The interaction between NLRP1 and oxidized TRX1 involves a transient disulfide bond

Abstract

NLRP1 is an innate immune receptor that detects pathogen-associated signals, assembles into a multiprotein structure called an inflammasome, and triggers a proinflammatory form of cell death called pyroptosis. We previously discovered that the oxidized, but not the reduced, form of thioredoxin-1 directly binds to NLRP1 and represses inflammasome formation. However, the molecular basis for NLRP1's selective association with only the oxidized form of TRX1 has not yet been established. Here, we leveraged AlphaFold-Multimer, site-directed mutagenesis, thiol-trapping experiments, and mass spectrometry to reveal that a specific cysteine residue (C427 in humans) on NLRP1 forms a transient disulfide bond with oxidized TRX1. Overall, this work demonstrates how NLRP1 monitors the cellular redox state, further illuminating an unexpected connection between the intracellular redox potential and the innate immune system.

Keywords: AlphaFold-Multimer; NLRP1; disulfide; inflammasome; pyroptosis; redox; thioredoxin.

Figure 1.. AlphaFold-Multimer predicts the protein-protein interface between NLRP1 and TRX1.

(A) Domain architecture of human NLRP1 and mouse NLRP1B, indicating the sites of autoproteolysis, sequence alignment at the TRX1-binding interface, and the conserved cysteine residue. (B) Model of the NACHT-LRR-TRX1 heterodimer predicted by AlphaFold-Multimer. Inset: close-up view of the cysteine residues potentially involved in an intermolecular disulfide bond.

Figure 2.. Mutation of C427 (human) or C225 (mouse) abrogates TRX1 binding to NLRP1.

_RECORDS SUPPLIED_
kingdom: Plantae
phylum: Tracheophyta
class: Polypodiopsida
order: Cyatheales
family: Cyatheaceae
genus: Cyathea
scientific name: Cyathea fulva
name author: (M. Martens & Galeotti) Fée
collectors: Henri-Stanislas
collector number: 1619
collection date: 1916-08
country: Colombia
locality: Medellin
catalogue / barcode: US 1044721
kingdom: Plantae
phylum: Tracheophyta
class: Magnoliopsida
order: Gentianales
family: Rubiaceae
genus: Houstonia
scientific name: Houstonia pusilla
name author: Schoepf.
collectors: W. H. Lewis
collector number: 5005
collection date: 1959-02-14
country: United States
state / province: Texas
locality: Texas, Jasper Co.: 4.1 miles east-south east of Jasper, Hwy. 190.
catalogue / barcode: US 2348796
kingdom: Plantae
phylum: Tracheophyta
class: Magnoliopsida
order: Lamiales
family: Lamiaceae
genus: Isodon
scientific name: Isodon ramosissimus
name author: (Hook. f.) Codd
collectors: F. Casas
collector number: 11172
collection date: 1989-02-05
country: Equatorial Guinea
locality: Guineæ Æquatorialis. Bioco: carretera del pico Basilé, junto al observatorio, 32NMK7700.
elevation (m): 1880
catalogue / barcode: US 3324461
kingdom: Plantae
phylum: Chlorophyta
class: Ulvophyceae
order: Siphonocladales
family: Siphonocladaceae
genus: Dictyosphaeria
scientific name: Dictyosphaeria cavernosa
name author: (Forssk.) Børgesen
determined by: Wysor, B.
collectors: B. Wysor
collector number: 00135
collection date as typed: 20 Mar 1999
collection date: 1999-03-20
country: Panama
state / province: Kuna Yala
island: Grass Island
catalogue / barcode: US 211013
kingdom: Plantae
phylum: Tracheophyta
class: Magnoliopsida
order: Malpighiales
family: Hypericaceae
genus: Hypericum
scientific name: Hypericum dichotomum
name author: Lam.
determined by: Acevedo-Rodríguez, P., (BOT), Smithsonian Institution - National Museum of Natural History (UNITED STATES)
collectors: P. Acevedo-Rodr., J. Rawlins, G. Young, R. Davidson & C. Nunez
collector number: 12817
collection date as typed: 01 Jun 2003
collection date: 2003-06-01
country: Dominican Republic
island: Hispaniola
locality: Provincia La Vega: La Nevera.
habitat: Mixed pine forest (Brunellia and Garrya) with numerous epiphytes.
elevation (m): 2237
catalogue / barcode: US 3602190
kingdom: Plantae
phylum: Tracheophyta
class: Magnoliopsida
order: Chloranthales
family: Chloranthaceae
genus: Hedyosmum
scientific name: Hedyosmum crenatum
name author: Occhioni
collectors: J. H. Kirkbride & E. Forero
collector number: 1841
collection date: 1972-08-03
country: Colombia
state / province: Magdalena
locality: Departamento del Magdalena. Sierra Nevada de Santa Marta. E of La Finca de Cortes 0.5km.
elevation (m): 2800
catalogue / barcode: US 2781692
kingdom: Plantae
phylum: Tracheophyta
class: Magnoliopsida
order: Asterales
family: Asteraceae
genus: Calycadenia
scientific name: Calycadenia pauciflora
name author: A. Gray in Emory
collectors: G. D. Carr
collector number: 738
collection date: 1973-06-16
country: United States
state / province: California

_TASK TO CARRY OUT_
Pick up the passage on NLRP1 and oxidized TRX1 after its final line and continue it.

_ANSWER TO THE EXERCISE_
(A-C) HEK 293T cells were transiently transfected with plasmids encoding the indicated FLAG-tagged proteins before lysates were subjected to anti-FLAG IP and immunoblotting analyses. In A and B, an asterisk indicates a background band. Immunoblots are representative of three or more biological replicates.

Figure 3.. A transient intermolecular disulfide forms between NLRP1 and TRX1.

(A) Schematic of the IAA- and NEM-conjugate trapping experiment. (B,C) HEK 293T cells were transiently transfected with plasmids encoding the indicated FLAG- or HA-tagged proteins before cells were lysed in IAA or NEM and proteins were enriched by anti-FLAG IP and analyzed by immunoblotting. In C, cells were treated with H₂O₂ as indicated prior to lysis. H.E., high exposure; L.E., low exposure. (D) CARD8^−/− THP-1 cells containing plasmids (pInducer-20 vector) encoding doxycycline-inducible, HA-tagged proteins were treated with DOX (1 μg/mL) for 16 h before being lysed in IAA (10 mM) and visualized by immunoblotting. (E) HEK 293T cells were transiently transfected with plasmids encoding the indicated proteins were lysed in IAA (10 mM) and visualized by immunoblotting. (F) N/TERT-1 keratinocytes were lysed in IAA (10 mM) and visualized by immunoblotting. In B-F, reducing refers to the presence of DTT (50 mM) in the loading dye for SDS-PAGE analysis. Immunoblots are representative of three or more biological replicates.

Figure 4.. Mass spectrometry-based identification of the modified cysteine residue.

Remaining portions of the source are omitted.